Over the years I’ve learned that I’m more a “fight instinct” than a “flight instinct,” which has led me to identifying more with the monsters that inhabit the mazes than the screaming youngsters who move through these labyrinths. As I slipped through the shadows alone I found a Cheshire grin curling up the corners of my mouth more than once, and I had to stop myself from lingering too long in the creepy grottos of Intrepid or playing hide and seek with the undead crew of Deadrise.
If I hadn’t been doped up on pain meds I probably would have taken advantage of Dark Harbor’s bar crawl meta-game. They’ve hidden bars in the mazes, which require tokens to gain access to. Which means that there’s a layer of depth for those who are willing to brave lines (or pay for upgrades) and are cocktail motivated. Somebody somewhere understands the link between inebriation and horror very, very well.
As it stands the switchbacks, false paths, and lighting effects were more than enough to keep me pleasantly buzzed this time out. (Okay, maybe the megadose of Ibuprofen had something to do with my mellow.) Being a solo traveler meant that I got to have the occasional odd encounter with my fellow maze walkers — like the moment when I allowed myself to be melodramatically swallowed up by a cushiony darkness in the delightful Circus maze as the girls behind me screamed in protest.
Good times.

In all my years of thinking that I was too neurotic for haunts I never suspected that the major reaction I’d have was sheer glee.

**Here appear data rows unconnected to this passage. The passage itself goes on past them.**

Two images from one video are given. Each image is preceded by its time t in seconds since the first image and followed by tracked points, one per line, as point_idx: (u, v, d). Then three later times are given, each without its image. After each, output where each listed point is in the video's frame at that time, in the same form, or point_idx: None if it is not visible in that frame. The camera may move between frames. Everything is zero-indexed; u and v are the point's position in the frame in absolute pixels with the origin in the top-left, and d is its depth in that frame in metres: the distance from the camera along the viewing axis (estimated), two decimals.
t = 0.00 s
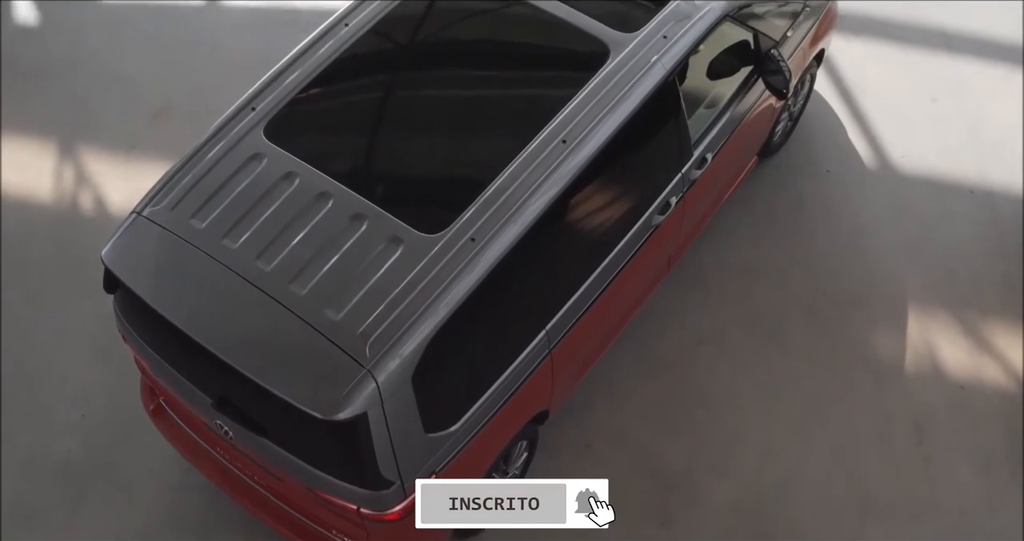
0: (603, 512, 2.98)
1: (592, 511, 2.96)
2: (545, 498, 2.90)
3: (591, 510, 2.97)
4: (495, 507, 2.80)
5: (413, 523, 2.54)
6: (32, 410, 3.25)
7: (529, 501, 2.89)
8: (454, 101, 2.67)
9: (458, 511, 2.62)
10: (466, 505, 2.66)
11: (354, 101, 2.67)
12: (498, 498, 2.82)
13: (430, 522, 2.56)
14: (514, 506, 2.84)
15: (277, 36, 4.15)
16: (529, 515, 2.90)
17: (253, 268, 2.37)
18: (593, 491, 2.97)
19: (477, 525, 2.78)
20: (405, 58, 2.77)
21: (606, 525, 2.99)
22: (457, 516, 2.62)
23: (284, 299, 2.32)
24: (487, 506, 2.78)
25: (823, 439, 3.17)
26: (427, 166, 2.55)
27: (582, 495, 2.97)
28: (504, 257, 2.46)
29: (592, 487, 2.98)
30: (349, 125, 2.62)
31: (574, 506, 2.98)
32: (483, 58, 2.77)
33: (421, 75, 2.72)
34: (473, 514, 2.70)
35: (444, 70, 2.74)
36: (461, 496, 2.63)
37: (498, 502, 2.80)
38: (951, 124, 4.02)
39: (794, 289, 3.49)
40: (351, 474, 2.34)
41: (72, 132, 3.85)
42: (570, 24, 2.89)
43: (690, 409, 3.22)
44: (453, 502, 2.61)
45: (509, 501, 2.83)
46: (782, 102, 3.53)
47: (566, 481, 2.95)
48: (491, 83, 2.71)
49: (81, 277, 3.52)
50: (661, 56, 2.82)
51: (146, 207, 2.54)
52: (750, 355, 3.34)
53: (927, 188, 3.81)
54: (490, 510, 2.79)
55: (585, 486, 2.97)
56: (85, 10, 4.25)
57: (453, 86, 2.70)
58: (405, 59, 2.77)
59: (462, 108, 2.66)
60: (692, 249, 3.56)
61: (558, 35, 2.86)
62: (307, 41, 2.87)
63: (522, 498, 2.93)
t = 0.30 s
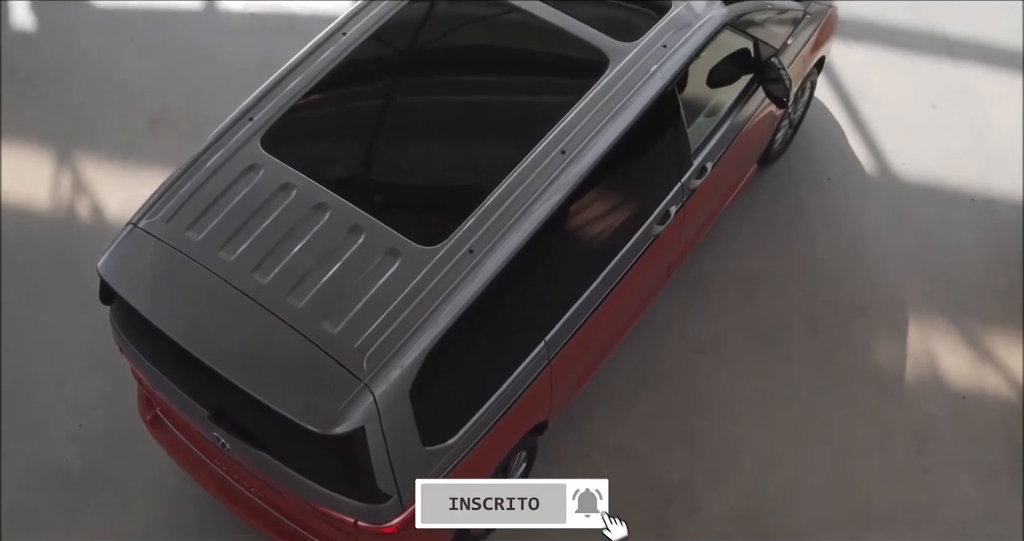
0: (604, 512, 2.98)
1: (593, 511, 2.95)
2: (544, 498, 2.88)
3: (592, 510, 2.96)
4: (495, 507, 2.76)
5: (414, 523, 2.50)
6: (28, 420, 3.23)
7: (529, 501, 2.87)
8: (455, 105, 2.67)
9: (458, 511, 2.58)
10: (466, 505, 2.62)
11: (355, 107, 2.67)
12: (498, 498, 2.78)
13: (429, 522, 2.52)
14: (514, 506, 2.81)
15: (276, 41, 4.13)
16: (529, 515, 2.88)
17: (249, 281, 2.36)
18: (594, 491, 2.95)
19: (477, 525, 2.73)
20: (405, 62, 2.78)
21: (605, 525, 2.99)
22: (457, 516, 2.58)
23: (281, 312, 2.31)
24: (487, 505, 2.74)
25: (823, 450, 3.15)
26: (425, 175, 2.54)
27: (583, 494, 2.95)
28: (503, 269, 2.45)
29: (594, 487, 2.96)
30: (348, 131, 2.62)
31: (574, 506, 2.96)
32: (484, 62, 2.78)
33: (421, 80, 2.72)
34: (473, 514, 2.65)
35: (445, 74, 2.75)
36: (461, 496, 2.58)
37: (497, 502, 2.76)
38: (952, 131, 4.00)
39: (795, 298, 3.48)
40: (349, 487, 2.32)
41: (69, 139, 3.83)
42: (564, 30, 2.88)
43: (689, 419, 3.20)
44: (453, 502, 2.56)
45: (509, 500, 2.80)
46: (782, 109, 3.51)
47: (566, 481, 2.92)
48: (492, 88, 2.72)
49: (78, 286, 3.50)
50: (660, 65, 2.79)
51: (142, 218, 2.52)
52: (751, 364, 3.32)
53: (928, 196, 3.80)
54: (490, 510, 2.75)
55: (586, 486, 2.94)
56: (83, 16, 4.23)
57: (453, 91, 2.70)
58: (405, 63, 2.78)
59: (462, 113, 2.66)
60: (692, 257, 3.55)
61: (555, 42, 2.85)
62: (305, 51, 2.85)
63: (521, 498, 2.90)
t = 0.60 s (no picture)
0: (603, 511, 2.97)
1: (592, 511, 2.95)
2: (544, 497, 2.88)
3: (590, 509, 2.96)
4: (495, 507, 2.73)
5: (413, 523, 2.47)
6: (24, 430, 3.21)
7: (529, 501, 2.87)
8: (455, 112, 2.66)
9: (458, 511, 2.53)
10: (466, 505, 2.58)
11: (354, 114, 2.66)
12: (498, 498, 2.75)
13: (429, 522, 2.48)
14: (514, 506, 2.79)
15: (272, 48, 4.10)
16: (529, 515, 2.88)
17: (245, 295, 2.34)
18: (594, 489, 2.96)
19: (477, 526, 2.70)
20: (403, 68, 2.76)
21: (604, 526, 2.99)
22: (457, 516, 2.53)
23: (277, 327, 2.29)
24: (488, 505, 2.70)
25: (823, 460, 3.14)
26: (423, 185, 2.53)
27: (582, 494, 2.96)
28: (500, 283, 2.43)
29: (593, 486, 2.97)
30: (347, 138, 2.61)
31: (574, 506, 2.96)
32: (482, 70, 2.76)
33: (420, 86, 2.71)
34: (473, 515, 2.61)
35: (444, 81, 2.73)
36: (461, 496, 2.53)
37: (497, 502, 2.73)
38: (952, 138, 3.98)
39: (795, 308, 3.46)
40: (345, 502, 2.31)
41: (66, 147, 3.81)
42: (561, 38, 2.85)
43: (689, 430, 3.19)
44: (453, 502, 2.52)
45: (509, 500, 2.77)
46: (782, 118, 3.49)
47: (566, 481, 2.93)
48: (492, 94, 2.70)
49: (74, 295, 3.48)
50: (659, 77, 2.77)
51: (137, 231, 2.50)
52: (751, 375, 3.31)
53: (928, 203, 3.78)
54: (490, 510, 2.72)
55: (585, 485, 2.95)
56: (80, 22, 4.21)
57: (452, 98, 2.69)
58: (404, 70, 2.76)
59: (462, 120, 2.65)
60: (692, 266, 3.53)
61: (553, 51, 2.82)
62: (301, 61, 2.82)
63: (522, 498, 2.90)
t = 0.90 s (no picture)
0: (603, 515, 2.96)
1: (592, 515, 2.94)
2: (544, 502, 2.85)
3: (590, 514, 2.95)
4: (495, 513, 2.67)
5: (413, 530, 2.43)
6: (20, 441, 3.19)
7: (529, 507, 2.83)
8: (455, 118, 2.66)
9: (458, 517, 2.49)
10: (466, 511, 2.53)
11: (356, 120, 2.66)
12: (497, 503, 2.69)
13: (429, 528, 2.44)
14: (514, 512, 2.73)
15: (268, 53, 4.08)
16: (530, 521, 2.83)
17: (240, 308, 2.32)
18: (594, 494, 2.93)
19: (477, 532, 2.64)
20: (403, 75, 2.76)
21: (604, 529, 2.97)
22: (458, 521, 2.49)
23: (273, 341, 2.27)
24: (488, 512, 2.64)
25: (823, 470, 3.12)
26: (422, 193, 2.52)
27: (583, 500, 2.93)
28: (498, 294, 2.41)
29: (593, 491, 2.94)
30: (346, 145, 2.60)
31: (574, 512, 2.94)
32: (481, 76, 2.76)
33: (421, 92, 2.71)
34: (473, 520, 2.58)
35: (443, 87, 2.73)
36: (461, 502, 2.49)
37: (497, 507, 2.67)
38: (953, 145, 3.97)
39: (794, 316, 3.44)
40: (342, 516, 2.30)
41: (62, 155, 3.80)
42: (559, 46, 2.83)
43: (689, 440, 3.17)
44: (453, 508, 2.48)
45: (509, 506, 2.71)
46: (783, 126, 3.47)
47: (566, 486, 2.90)
48: (492, 99, 2.71)
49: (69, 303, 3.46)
50: (659, 86, 2.75)
51: (133, 243, 2.49)
52: (751, 385, 3.29)
53: (929, 211, 3.76)
54: (490, 516, 2.66)
55: (586, 490, 2.92)
56: (76, 28, 4.19)
57: (452, 103, 2.69)
58: (404, 76, 2.75)
59: (462, 126, 2.65)
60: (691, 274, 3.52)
61: (550, 60, 2.80)
62: (297, 71, 2.80)
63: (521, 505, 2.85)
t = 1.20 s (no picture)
0: None
1: None
2: None
3: None
4: None
5: None
6: (15, 452, 3.17)
7: None
8: (454, 126, 2.64)
9: None
10: None
11: (355, 127, 2.64)
12: None
13: None
14: None
15: (266, 60, 4.06)
16: None
17: (235, 323, 2.31)
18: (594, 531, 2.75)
19: None
20: (402, 82, 2.74)
21: None
22: None
23: (269, 356, 2.25)
24: None
25: (824, 482, 3.10)
26: (421, 202, 2.51)
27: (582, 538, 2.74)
28: (496, 309, 2.39)
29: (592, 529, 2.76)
30: (345, 153, 2.59)
31: None
32: (480, 83, 2.74)
33: (420, 99, 2.70)
34: None
35: (443, 93, 2.71)
36: None
37: None
38: (954, 153, 3.95)
39: (794, 326, 3.42)
40: (339, 531, 2.28)
41: (59, 164, 3.78)
42: (558, 54, 2.81)
43: (688, 452, 3.15)
44: None
45: None
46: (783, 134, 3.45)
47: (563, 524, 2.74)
48: (492, 106, 2.69)
49: (65, 313, 3.43)
50: (657, 98, 2.74)
51: (128, 256, 2.47)
52: (751, 395, 3.27)
53: (929, 219, 3.74)
54: None
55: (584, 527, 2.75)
56: (73, 35, 4.17)
57: (452, 109, 2.68)
58: (403, 83, 2.74)
59: (462, 134, 2.63)
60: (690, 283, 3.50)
61: (548, 70, 2.78)
62: (293, 83, 2.78)
63: None
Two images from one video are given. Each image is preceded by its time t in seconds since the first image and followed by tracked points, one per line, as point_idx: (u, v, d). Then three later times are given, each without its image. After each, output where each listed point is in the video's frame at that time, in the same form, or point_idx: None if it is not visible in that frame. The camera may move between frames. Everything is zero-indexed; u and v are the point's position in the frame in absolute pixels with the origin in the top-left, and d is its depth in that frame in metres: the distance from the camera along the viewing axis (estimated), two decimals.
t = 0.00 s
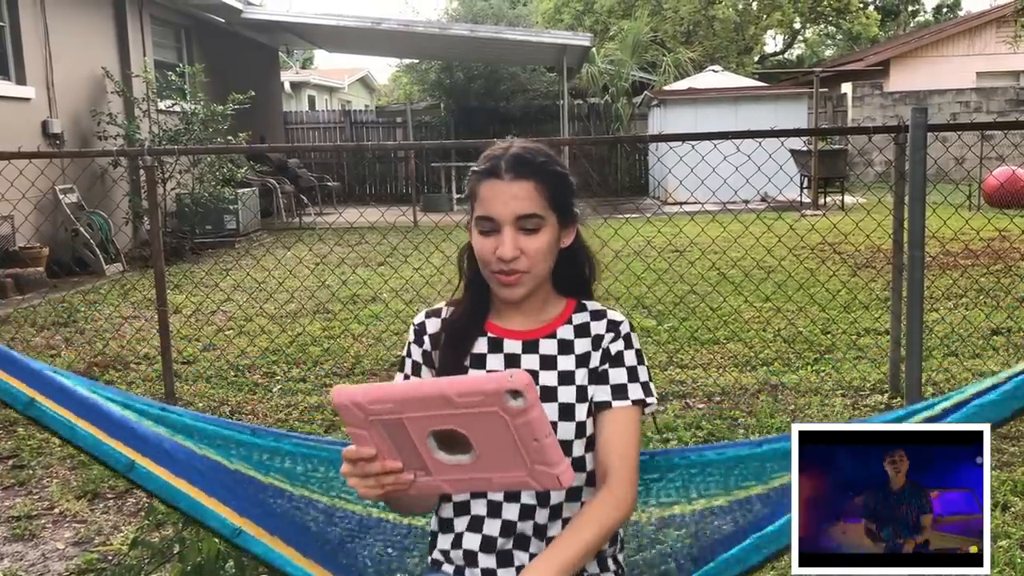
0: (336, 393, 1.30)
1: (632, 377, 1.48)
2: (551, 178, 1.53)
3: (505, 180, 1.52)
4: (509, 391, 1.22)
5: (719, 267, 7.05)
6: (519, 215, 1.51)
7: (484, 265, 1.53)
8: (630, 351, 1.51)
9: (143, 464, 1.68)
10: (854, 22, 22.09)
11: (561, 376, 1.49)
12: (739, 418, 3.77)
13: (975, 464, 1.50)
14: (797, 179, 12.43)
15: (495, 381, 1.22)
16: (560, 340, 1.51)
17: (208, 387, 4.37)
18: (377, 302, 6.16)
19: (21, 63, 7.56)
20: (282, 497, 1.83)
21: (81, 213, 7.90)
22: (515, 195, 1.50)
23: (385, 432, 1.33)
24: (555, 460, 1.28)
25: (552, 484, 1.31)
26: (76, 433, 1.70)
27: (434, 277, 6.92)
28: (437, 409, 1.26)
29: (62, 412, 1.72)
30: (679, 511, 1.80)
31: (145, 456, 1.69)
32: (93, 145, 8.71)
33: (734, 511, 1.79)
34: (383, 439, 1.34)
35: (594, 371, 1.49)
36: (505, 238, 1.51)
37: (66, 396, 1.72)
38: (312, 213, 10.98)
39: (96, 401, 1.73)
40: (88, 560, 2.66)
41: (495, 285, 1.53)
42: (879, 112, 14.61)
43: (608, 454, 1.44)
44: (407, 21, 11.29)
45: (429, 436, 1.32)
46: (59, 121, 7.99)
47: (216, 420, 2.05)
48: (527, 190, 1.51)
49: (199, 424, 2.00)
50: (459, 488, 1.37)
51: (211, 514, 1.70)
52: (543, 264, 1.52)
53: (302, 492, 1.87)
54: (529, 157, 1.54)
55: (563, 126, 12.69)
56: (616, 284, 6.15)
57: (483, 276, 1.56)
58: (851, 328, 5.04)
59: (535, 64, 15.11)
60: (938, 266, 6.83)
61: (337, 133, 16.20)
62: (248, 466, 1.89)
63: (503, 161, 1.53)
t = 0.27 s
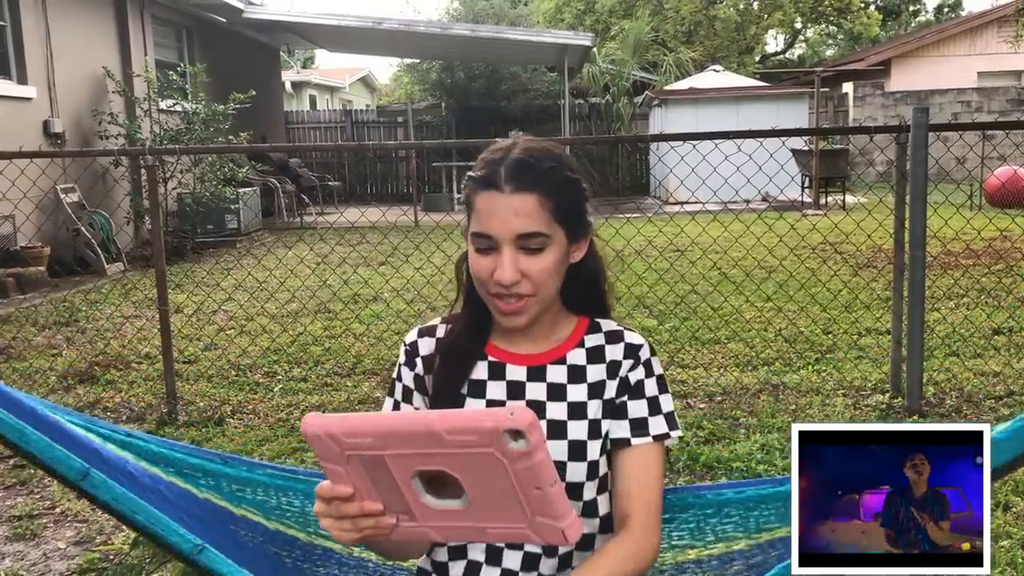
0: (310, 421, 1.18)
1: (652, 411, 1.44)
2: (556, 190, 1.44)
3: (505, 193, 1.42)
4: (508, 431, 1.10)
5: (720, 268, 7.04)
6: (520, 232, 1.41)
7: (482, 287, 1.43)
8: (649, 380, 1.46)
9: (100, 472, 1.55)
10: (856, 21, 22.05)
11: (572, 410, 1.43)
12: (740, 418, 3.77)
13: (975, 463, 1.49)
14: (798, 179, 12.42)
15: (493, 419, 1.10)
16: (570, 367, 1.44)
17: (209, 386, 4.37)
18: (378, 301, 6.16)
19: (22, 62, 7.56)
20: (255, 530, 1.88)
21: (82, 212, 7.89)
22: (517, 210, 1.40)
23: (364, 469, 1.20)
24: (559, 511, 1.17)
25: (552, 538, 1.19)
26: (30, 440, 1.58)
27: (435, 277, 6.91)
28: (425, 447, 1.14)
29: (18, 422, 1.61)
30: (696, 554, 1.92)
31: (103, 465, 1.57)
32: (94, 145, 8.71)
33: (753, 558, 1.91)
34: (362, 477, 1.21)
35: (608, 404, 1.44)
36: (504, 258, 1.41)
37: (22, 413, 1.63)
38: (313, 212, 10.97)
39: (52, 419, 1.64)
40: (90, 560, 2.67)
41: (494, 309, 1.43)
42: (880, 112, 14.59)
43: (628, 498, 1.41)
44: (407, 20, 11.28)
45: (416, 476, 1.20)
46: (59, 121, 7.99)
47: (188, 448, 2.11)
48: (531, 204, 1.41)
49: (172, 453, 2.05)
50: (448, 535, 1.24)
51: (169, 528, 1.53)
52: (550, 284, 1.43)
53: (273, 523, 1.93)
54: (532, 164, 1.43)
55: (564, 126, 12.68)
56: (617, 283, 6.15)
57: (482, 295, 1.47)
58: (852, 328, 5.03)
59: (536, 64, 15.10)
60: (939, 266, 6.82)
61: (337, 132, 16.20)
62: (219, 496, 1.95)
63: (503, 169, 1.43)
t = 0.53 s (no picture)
0: (285, 441, 1.16)
1: (663, 419, 1.39)
2: (550, 195, 1.37)
3: (495, 205, 1.35)
4: (495, 446, 1.07)
5: (721, 267, 7.03)
6: (513, 245, 1.34)
7: (476, 299, 1.38)
8: (659, 387, 1.40)
9: (83, 472, 1.41)
10: (858, 20, 22.02)
11: (575, 421, 1.38)
12: (741, 417, 3.77)
13: (975, 463, 1.47)
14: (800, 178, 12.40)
15: (479, 433, 1.08)
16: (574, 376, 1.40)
17: (210, 385, 4.38)
18: (380, 301, 6.16)
19: (24, 61, 7.56)
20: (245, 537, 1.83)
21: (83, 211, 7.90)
22: (508, 222, 1.34)
23: (346, 487, 1.18)
24: (555, 526, 1.14)
25: (548, 551, 1.17)
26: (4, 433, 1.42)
27: (436, 276, 6.91)
28: (408, 464, 1.12)
29: None
30: (704, 568, 1.85)
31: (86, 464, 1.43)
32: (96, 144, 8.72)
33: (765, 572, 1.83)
34: (345, 495, 1.19)
35: (614, 412, 1.39)
36: (496, 273, 1.34)
37: None
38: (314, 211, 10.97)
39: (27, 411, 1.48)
40: (91, 559, 2.66)
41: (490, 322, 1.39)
42: (882, 112, 14.57)
43: (639, 509, 1.37)
44: (409, 19, 11.28)
45: (402, 493, 1.17)
46: (61, 120, 7.99)
47: (176, 453, 2.10)
48: (523, 214, 1.34)
49: (163, 460, 2.04)
50: (440, 552, 1.22)
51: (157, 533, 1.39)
52: (547, 294, 1.37)
53: (262, 531, 1.89)
54: (523, 170, 1.37)
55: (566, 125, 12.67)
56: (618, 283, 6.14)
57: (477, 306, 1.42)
58: (854, 328, 5.02)
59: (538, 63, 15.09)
60: (941, 266, 6.81)
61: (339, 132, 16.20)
62: (206, 502, 1.92)
63: (492, 177, 1.36)
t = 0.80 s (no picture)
0: (297, 425, 1.16)
1: (646, 403, 1.39)
2: (541, 191, 1.37)
3: (488, 201, 1.35)
4: (501, 420, 1.09)
5: (723, 266, 7.03)
6: (506, 240, 1.34)
7: (470, 292, 1.38)
8: (643, 372, 1.40)
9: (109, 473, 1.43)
10: (860, 19, 21.99)
11: (563, 407, 1.37)
12: (743, 417, 3.76)
13: (975, 463, 1.45)
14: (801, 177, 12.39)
15: (485, 410, 1.09)
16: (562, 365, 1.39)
17: (212, 384, 4.38)
18: (381, 300, 6.15)
19: (26, 60, 7.56)
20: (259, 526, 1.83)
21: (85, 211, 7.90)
22: (501, 218, 1.34)
23: (357, 467, 1.18)
24: (557, 497, 1.15)
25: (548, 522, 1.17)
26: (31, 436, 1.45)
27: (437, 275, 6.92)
28: (418, 441, 1.12)
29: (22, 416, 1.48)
30: (696, 545, 1.88)
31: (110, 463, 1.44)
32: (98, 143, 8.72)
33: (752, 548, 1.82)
34: (355, 475, 1.19)
35: (599, 399, 1.38)
36: (489, 266, 1.34)
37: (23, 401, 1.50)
38: (315, 210, 10.98)
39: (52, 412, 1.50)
40: (93, 558, 2.67)
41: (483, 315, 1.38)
42: (884, 111, 14.54)
43: (620, 492, 1.37)
44: (411, 18, 11.28)
45: (410, 471, 1.17)
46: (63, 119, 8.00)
47: (190, 449, 2.11)
48: (516, 210, 1.35)
49: (178, 456, 2.05)
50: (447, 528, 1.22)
51: (183, 530, 1.44)
52: (538, 286, 1.37)
53: (275, 520, 1.89)
54: (515, 165, 1.37)
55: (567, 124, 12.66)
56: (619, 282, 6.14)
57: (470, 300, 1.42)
58: (856, 327, 5.01)
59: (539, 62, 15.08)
60: (943, 265, 6.80)
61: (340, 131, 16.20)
62: (220, 495, 1.93)
63: (486, 174, 1.36)
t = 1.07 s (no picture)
0: (354, 403, 1.32)
1: (616, 379, 1.61)
2: (544, 191, 1.60)
3: (500, 196, 1.57)
4: (538, 403, 1.26)
5: (724, 266, 7.04)
6: (515, 232, 1.57)
7: (477, 276, 1.59)
8: (615, 351, 1.62)
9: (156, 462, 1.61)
10: (862, 19, 21.95)
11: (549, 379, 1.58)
12: (744, 417, 3.76)
13: (975, 465, 1.47)
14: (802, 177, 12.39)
15: (525, 393, 1.27)
16: (550, 343, 1.60)
17: (213, 383, 4.38)
18: (382, 299, 6.15)
19: (27, 60, 7.57)
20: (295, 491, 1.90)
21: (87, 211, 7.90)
22: (511, 213, 1.56)
23: (403, 439, 1.35)
24: (575, 463, 1.34)
25: (568, 484, 1.36)
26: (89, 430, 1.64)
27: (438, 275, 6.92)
28: (462, 419, 1.29)
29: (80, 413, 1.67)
30: (679, 495, 1.99)
31: (160, 453, 1.63)
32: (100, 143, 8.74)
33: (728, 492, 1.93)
34: (402, 446, 1.36)
35: (579, 373, 1.60)
36: (498, 254, 1.57)
37: (85, 396, 1.70)
38: (316, 210, 10.97)
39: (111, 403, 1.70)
40: (95, 557, 2.67)
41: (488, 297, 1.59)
42: (886, 110, 14.53)
43: (591, 449, 1.58)
44: (412, 18, 11.26)
45: (450, 442, 1.34)
46: (65, 119, 8.00)
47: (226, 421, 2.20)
48: (524, 207, 1.57)
49: (213, 426, 2.14)
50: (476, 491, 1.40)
51: (225, 511, 1.62)
52: (537, 273, 1.59)
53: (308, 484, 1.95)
54: (524, 167, 1.59)
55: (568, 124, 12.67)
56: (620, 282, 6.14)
57: (476, 285, 1.63)
58: (857, 327, 5.01)
59: (540, 62, 15.09)
60: (944, 265, 6.80)
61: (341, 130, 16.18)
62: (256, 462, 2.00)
63: (499, 173, 1.58)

Maybe I shouldn’t be surprised. I fell deeper in love with Halloween and then El Día de los Muertos in my twenties in San Francisco. It was there I learned the tightrope walk of solemnity and mocking courage that makes up the dance macabre: we’re all going to die, so let’s find every way possible to celebrate that, shall we? Mortality isn’t something to hide from, but embrace with a earthbound sensuality.
What is SoCal’s haunt scene but that writ large and extended over weeks and weeks? It’s a cultural tenant that the makers of Dark Harbor are surely aware of, as the carnival barking of the Ringmaster — one of the signature characters who rule each of the Harbor’s mazes in the baroque mythology that undergirds the mini-theme park — admonished the masses at the gates to leave behind the hellworld of 2018 American politics and party down. Right before the next barker got everyone to scream that they were ready to die.
Aren’t we all, only if for the night?
Queen Mary’s Dark Harbor runs through November 2nd at the Queen Mary in Long Beach. Tickets start at $29.